Assigned task =
Pick out each line of the listing below that contains the word "Everything", and copy those lines.

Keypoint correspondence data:
▶

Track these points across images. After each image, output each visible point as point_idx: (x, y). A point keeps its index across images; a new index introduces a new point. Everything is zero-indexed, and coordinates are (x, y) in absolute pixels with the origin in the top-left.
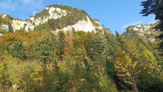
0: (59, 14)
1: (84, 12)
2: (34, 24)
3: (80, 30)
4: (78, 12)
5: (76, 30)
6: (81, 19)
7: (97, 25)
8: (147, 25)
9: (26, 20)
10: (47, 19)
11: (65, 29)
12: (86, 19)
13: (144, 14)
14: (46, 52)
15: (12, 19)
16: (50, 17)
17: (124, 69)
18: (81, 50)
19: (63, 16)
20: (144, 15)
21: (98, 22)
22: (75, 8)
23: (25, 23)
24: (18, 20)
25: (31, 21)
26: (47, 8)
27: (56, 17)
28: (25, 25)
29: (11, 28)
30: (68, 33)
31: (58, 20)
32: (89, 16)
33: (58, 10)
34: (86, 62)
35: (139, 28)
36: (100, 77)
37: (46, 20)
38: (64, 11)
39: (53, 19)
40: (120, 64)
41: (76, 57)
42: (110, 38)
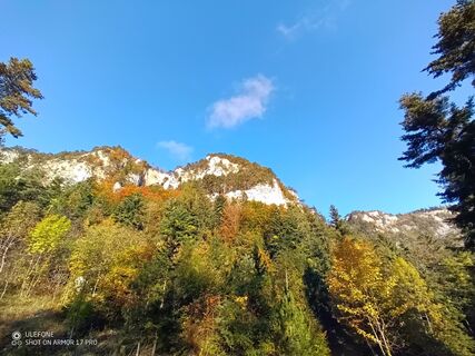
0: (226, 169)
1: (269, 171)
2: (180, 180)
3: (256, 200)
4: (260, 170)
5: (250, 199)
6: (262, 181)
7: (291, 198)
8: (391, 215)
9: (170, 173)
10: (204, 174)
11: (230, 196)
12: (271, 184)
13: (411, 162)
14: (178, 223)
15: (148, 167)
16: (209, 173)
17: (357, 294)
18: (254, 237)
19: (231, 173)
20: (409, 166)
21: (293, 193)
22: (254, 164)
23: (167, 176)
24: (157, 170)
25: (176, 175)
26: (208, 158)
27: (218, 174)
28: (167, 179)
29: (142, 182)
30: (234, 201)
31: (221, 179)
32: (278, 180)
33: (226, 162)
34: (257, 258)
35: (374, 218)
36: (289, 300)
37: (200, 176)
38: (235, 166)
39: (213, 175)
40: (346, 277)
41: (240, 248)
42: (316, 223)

◀

Answer section =
Track these points across images. After each image, output each visible point as point_idx: (x, y). A point keeps its index across images; a new index introduces a new point. Everything is zero-indexed, and coordinates are (x, y) in absolute pixels with the origin in the top-left.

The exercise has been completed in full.